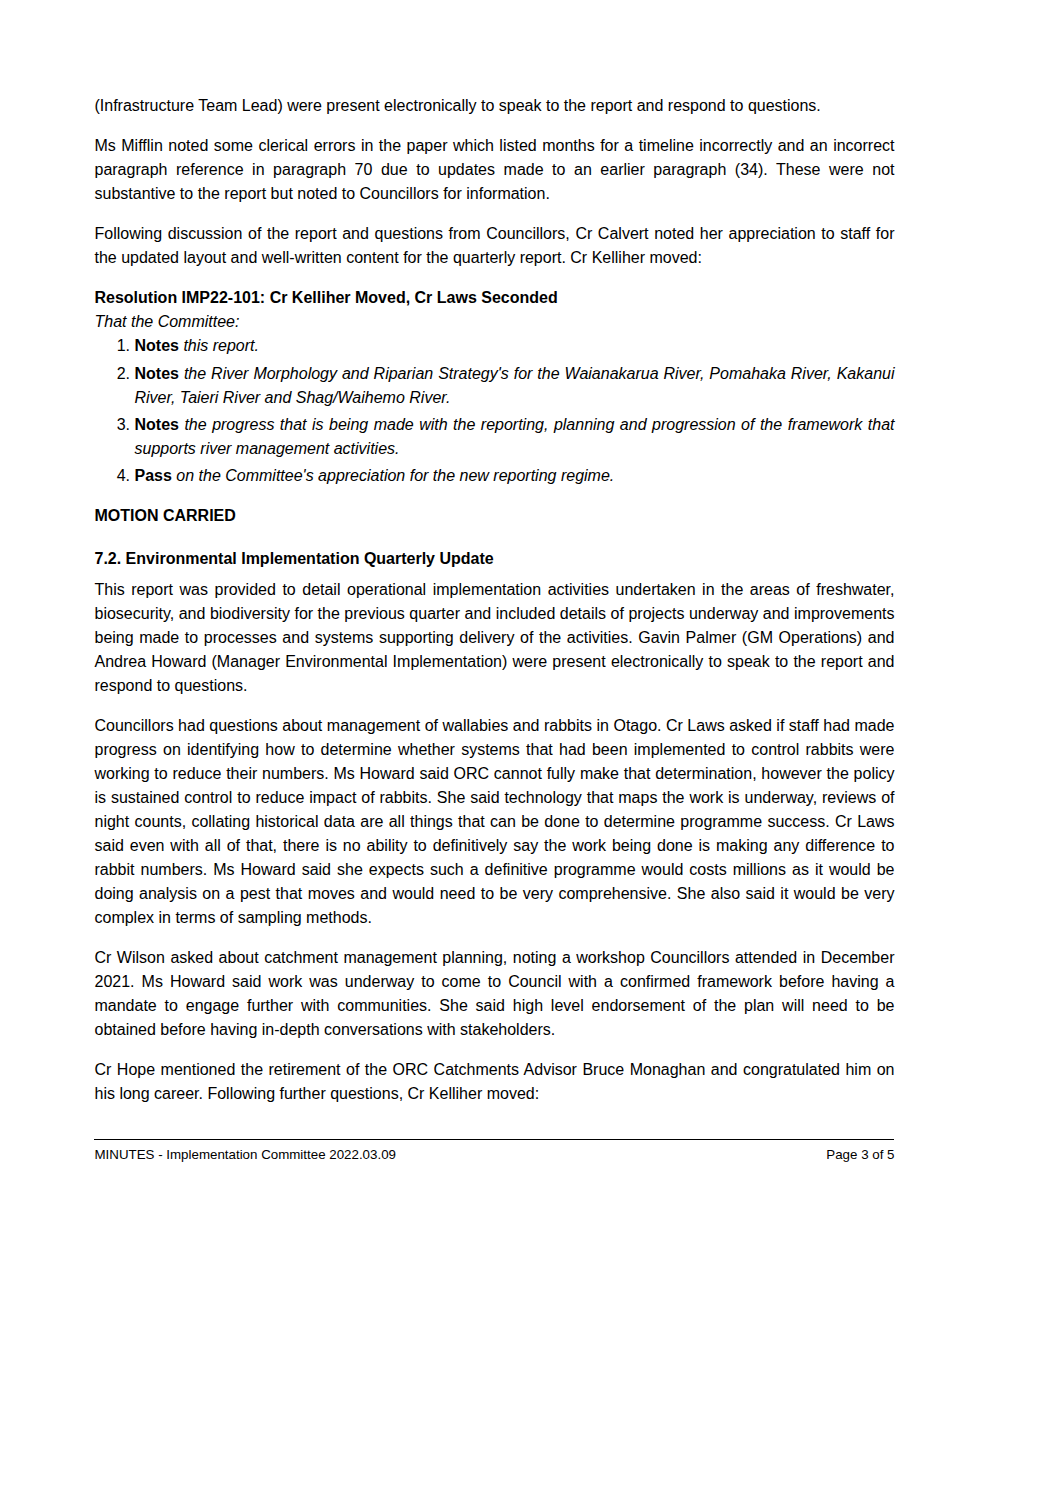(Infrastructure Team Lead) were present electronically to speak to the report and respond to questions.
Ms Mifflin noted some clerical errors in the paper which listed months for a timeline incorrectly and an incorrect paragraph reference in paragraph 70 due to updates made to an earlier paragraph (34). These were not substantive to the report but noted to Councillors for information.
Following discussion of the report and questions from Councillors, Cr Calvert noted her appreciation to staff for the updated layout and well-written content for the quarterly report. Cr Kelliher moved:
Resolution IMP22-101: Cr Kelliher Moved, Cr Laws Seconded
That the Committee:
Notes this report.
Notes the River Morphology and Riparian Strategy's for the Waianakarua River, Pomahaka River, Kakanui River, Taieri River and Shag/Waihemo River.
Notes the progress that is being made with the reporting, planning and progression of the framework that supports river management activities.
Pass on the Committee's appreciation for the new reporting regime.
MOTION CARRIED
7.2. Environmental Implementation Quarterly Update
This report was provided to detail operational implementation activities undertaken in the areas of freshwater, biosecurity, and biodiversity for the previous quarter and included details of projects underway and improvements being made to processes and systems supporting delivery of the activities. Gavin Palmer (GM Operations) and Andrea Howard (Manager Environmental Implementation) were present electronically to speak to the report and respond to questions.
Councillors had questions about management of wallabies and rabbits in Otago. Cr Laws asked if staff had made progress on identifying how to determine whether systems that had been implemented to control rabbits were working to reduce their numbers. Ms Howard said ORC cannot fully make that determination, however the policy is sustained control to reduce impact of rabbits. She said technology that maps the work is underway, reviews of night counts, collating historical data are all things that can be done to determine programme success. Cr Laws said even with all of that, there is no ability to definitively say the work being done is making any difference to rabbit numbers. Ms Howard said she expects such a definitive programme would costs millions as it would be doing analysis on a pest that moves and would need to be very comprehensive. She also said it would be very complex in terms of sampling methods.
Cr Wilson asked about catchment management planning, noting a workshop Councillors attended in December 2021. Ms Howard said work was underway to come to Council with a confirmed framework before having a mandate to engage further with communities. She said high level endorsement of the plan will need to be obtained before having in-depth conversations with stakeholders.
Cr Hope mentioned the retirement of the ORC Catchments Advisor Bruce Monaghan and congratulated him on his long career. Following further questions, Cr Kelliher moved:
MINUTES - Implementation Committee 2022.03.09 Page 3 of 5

+ + +

ASSIGNMENT: The pictures are not wanted, but every line of the listing should be duplicated exactly.

SOLUTION TO THE PROBLEM:
(Infrastructure Team Lead) were present electronically to speak to the report and respond to questions.
Ms Mifflin noted some clerical errors in the paper which listed months for a timeline incorrectly and an incorrect paragraph reference in paragraph 70 due to updates made to an earlier paragraph (34). These were not substantive to the report but noted to Councillors for information.
Following discussion of the report and questions from Councillors, Cr Calvert noted her appreciation to staff for the updated layout and well-written content for the quarterly report. Cr Kelliher moved:
Resolution IMP22-101: Cr Kelliher Moved, Cr Laws Seconded
That the Committee:
Notes this report.
Notes the River Morphology and Riparian Strategy's for the Waianakarua River, Pomahaka River, Kakanui River, Taieri River and Shag/Waihemo River.
Notes the progress that is being made with the reporting, planning and progression of the framework that supports river management activities.
Pass on the Committee's appreciation for the new reporting regime.
MOTION CARRIED
7.2. Environmental Implementation Quarterly Update
This report was provided to detail operational implementation activities undertaken in the areas of freshwater, biosecurity, and biodiversity for the previous quarter and included details of projects underway and improvements being made to processes and systems supporting delivery of the activities. Gavin Palmer (GM Operations) and Andrea Howard (Manager Environmental Implementation) were present electronically to speak to the report and respond to questions.
Councillors had questions about management of wallabies and rabbits in Otago. Cr Laws asked if staff had made progress on identifying how to determine whether systems that had been implemented to control rabbits were working to reduce their numbers. Ms Howard said ORC cannot fully make that determination, however the policy is sustained control to reduce impact of rabbits. She said technology that maps the work is underway, reviews of night counts, collating historical data are all things that can be done to determine programme success. Cr Laws said even with all of that, there is no ability to definitively say the work being done is making any difference to rabbit numbers. Ms Howard said she expects such a definitive programme would costs millions as it would be doing analysis on a pest that moves and would need to be very comprehensive. She also said it would be very complex in terms of sampling methods.
Cr Wilson asked about catchment management planning, noting a workshop Councillors attended in December 2021. Ms Howard said work was underway to come to Council with a confirmed framework before having a mandate to engage further with communities. She said high level endorsement of the plan will need to be obtained before having in-depth conversations with stakeholders.
Cr Hope mentioned the retirement of the ORC Catchments Advisor Bruce Monaghan and congratulated him on his long career. Following further questions, Cr Kelliher moved:
MINUTES - Implementation Committee 2022.03.09 Page 3 of 5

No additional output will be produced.